Many restaurant owners and managers do not understand the difference between their fixed and variable costsThe problem with defining the two types of costs relates to their connection with sales.  In addition, reasonable assumptions have to be made in order to delineate between fixed and variable costs in the food service industry. 

This article will explain the difference between the two costs related to food service, provide examples of both and educate the reader on proper analysis procedures to create baselines for improvement.  I am a big believer in the feedback loop method of business operations in order to maximize profit and reduce overall stress for the owners and management team. 

In general, most readers have been taught or believe that the variable costs are really only two items in a restaurant.  The first is the food costs itself and the second is the labor associated with producing and serving the meals.  Once you are done reading this article, you will discover that variable costs are actually broader in scope than just these two basic costs. 

Furthermore, many small business owners believe that if labor and food are variable, the remaining costs must be fixed in comparison.  This is not necessarily true especially as the restaurant’s volume of sales increase and more costs begin to occur.  Before beginning to go into detail, a short definition of each of the terms used is provided to remind the reader of their meaning. 

Fixed Costs – those cash costs paid each month whether one patron or 30,000 patrons are served.  A perfect example relates to costs associated with occupancy.  These include rent, insurance and property taxes.

Variable Costs – the technical definition relates to those costs that fluctuate (generally increase) as the volume of sales increase.  The most common identifiable cost in a restaurant is the food cost.

Mixed Costs – a derivative of both fixed and variable expenditures as one single cost; in the restaurant industry a good example is the water bill.  In general this monthly bill has a fixed required payment whether the restaurant washes dishes or not.  Think of the standard account fee.  The variable element of the water bill is the actual consumption of water.  The fixed element is spread over the volume of water consumed so the price per gallon decreases as the volume of water consumed increases. 

Sunk Costs – costs incurred to get into the restaurant business yet have no real ongoing costs as the restaurant serves patrons.  A good example relates to restaurant equipmentThe owner paid for this equipment upfront prior to opening.  Therefore, the cash paid is ‘Sunk’ or gone.  The only way to get it back is to either earn it back using the equipment or selling the equipment. 

Accrual and Cash – the form of financial presentation related to actual costs associated with business operations.  In a restaurant business, the most common presentation format is accrual due to the nature of receiving payment from the customer upon service.  Very few if any restaurants use the cash basis of accounting because there is no real tax advantage related to this presentation format.  However, when discussing fixed and variable costs, the standard protocol relates to actual cash expenditures.
+++
- Work instructions:
**A)** List every term that the text on restaurant costs defines.
**B)** From the text on restaurant costs, extract the passage starting with "In general, most" and going on through "of their meaning.".
Please rely only on the text on restaurant costs, with no outside knowledge.
+++
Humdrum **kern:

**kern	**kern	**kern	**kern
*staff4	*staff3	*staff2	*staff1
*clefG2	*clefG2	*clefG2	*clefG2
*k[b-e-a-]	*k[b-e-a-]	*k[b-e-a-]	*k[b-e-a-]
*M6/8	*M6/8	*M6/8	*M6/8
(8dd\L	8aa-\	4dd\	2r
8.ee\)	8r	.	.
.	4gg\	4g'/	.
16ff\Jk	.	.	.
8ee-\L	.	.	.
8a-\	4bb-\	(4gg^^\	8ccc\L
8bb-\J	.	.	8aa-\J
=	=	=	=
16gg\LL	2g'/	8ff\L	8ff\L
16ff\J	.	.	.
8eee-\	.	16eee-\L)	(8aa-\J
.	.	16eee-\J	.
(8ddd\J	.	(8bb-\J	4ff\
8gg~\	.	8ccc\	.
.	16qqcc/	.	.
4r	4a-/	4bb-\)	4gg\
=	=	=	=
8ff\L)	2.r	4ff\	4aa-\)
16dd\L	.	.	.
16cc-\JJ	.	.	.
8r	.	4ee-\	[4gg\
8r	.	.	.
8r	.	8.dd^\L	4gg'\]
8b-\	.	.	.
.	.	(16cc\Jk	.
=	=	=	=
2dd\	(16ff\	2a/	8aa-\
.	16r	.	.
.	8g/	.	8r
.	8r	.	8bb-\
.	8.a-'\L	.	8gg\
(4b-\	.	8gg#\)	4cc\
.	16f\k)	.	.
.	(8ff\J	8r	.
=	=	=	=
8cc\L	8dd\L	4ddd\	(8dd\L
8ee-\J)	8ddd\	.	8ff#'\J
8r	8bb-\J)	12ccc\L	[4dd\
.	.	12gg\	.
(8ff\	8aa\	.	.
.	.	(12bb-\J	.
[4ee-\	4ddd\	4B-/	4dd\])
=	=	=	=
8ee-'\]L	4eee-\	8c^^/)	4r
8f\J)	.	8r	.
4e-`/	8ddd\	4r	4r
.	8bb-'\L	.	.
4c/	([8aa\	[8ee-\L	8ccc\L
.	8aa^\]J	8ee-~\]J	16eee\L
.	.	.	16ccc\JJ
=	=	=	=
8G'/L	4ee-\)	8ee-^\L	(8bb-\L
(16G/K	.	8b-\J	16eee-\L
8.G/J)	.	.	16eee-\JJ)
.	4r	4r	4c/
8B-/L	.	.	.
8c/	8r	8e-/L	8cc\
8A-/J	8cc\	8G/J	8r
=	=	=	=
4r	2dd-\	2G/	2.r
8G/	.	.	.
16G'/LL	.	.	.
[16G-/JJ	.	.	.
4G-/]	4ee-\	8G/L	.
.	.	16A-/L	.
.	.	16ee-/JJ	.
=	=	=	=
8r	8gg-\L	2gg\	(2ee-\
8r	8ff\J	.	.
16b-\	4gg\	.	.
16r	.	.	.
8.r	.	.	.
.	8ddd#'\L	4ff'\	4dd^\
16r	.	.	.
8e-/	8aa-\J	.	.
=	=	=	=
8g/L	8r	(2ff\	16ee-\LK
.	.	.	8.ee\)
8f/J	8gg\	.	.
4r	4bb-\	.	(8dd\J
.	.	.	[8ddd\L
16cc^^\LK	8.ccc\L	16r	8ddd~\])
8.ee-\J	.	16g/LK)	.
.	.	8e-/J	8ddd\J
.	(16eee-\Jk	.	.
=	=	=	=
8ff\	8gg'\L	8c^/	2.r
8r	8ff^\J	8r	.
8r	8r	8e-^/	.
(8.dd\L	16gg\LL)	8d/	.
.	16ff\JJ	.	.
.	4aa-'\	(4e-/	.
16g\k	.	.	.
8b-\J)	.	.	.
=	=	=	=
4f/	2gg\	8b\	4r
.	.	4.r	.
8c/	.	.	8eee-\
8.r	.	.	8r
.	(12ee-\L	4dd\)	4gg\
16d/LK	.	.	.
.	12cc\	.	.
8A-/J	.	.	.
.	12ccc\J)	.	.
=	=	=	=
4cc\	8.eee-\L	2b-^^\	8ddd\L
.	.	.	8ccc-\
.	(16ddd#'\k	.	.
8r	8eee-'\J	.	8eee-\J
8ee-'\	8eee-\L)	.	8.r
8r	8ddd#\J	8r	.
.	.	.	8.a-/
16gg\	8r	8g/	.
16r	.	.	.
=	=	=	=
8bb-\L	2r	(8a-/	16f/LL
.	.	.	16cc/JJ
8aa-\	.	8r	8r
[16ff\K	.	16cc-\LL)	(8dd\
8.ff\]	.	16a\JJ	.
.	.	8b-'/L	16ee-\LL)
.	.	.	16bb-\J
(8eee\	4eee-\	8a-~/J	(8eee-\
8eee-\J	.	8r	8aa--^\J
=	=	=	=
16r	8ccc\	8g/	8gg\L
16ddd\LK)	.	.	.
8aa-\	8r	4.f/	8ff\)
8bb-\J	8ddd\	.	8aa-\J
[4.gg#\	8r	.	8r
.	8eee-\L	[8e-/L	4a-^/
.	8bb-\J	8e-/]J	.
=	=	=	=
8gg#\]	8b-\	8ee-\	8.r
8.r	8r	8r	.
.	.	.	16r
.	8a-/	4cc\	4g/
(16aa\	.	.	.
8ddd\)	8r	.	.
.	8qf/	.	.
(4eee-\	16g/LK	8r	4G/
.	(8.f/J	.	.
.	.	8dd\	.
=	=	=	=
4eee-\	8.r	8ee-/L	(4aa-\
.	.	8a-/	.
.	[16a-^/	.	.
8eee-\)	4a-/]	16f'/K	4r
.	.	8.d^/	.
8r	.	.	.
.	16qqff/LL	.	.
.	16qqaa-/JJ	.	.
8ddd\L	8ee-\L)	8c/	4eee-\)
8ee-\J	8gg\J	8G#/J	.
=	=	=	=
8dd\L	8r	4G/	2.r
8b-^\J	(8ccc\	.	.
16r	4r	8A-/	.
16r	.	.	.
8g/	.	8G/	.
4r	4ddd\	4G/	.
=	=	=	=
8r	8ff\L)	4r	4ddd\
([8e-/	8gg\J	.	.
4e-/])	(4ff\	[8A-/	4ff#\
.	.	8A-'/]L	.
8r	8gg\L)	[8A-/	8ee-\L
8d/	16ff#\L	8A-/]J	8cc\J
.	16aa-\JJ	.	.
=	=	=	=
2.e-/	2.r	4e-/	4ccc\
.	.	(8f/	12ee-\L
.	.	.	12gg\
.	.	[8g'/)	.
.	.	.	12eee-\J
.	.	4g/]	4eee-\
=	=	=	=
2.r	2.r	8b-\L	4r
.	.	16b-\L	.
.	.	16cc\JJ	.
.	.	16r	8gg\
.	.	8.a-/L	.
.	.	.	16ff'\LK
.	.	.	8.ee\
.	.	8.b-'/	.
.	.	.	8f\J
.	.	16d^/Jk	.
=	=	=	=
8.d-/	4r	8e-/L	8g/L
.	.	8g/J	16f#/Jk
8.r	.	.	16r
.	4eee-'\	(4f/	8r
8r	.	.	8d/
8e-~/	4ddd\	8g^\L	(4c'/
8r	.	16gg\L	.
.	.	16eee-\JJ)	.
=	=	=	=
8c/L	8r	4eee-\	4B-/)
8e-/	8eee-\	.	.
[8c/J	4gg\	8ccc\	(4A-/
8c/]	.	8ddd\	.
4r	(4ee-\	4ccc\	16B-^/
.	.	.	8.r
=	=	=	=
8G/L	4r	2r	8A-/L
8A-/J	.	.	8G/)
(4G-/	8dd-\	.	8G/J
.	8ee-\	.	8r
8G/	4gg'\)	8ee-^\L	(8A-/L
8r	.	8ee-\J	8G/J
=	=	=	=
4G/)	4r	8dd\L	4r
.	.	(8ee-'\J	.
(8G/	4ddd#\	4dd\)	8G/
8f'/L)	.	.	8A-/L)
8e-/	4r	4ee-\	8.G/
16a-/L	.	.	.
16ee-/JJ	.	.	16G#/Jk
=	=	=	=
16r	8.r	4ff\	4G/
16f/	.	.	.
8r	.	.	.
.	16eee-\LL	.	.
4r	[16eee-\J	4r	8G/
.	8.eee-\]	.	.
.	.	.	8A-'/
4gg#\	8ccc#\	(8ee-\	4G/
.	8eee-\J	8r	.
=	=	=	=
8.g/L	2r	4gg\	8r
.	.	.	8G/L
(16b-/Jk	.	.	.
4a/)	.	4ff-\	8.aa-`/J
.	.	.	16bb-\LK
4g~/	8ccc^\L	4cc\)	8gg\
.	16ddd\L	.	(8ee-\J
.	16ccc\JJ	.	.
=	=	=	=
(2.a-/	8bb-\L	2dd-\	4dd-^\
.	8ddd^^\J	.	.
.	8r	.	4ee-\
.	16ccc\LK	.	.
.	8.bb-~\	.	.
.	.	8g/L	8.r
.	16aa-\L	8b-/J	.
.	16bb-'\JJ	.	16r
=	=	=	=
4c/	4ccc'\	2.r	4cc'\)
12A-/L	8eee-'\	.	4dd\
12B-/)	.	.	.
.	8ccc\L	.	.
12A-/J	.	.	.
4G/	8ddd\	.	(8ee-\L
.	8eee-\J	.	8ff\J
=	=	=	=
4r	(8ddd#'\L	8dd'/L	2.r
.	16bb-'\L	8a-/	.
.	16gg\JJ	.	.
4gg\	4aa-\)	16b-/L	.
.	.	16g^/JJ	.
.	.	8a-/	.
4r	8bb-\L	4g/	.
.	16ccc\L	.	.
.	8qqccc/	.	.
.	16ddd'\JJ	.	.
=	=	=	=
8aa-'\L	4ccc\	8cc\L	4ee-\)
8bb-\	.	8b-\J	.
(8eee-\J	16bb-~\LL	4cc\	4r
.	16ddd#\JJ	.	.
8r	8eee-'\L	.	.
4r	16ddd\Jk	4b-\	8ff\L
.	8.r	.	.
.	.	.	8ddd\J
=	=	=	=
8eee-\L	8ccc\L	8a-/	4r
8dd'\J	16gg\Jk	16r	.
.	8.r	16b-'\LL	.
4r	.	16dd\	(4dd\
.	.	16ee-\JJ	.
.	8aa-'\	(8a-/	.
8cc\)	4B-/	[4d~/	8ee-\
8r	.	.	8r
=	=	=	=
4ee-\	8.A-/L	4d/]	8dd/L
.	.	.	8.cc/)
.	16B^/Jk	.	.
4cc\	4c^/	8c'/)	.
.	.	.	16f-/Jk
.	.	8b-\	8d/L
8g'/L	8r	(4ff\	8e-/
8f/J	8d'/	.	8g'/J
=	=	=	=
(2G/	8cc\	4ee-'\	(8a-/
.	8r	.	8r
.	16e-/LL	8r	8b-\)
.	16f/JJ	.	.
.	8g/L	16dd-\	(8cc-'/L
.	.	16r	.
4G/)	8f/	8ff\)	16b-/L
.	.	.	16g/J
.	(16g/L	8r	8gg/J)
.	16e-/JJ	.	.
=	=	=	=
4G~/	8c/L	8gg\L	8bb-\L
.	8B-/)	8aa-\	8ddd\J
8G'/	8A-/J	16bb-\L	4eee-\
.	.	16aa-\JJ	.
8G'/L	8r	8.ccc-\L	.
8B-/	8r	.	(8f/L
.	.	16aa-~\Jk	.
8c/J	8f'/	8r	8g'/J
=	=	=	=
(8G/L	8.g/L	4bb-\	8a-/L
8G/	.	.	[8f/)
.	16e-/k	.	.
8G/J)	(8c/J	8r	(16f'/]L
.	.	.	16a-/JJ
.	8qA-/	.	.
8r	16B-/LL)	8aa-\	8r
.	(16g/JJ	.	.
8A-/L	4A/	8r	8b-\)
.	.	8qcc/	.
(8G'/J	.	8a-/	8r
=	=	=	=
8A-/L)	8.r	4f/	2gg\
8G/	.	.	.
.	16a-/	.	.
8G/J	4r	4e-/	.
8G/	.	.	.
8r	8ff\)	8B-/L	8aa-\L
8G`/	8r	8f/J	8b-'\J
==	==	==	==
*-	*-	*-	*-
+++
- Expected responses:
**A)**
Fixed Costs
Variable Costs
Mixed Costs
Sunk Costs
Accrual and Cash

**B)**
In general, most readers have been taught or believe that the variable costs are really only two items in a restaurant.  The first is the food costs itself and the second is the labor associated with producing and serving the meals.  Once you are done reading this article, you will discover that variable costs are actually broader in scope than just these two basic costs. 

Furthermore, many small business owners believe that if labor and food are variable, the remaining costs must be fixed in comparison.  This is not necessarily true especially as the restaurant’s volume of sales increase and more costs begin to occur.  Before beginning to go into detail, a short definition of each of the terms used is provided to remind the reader of their meaning.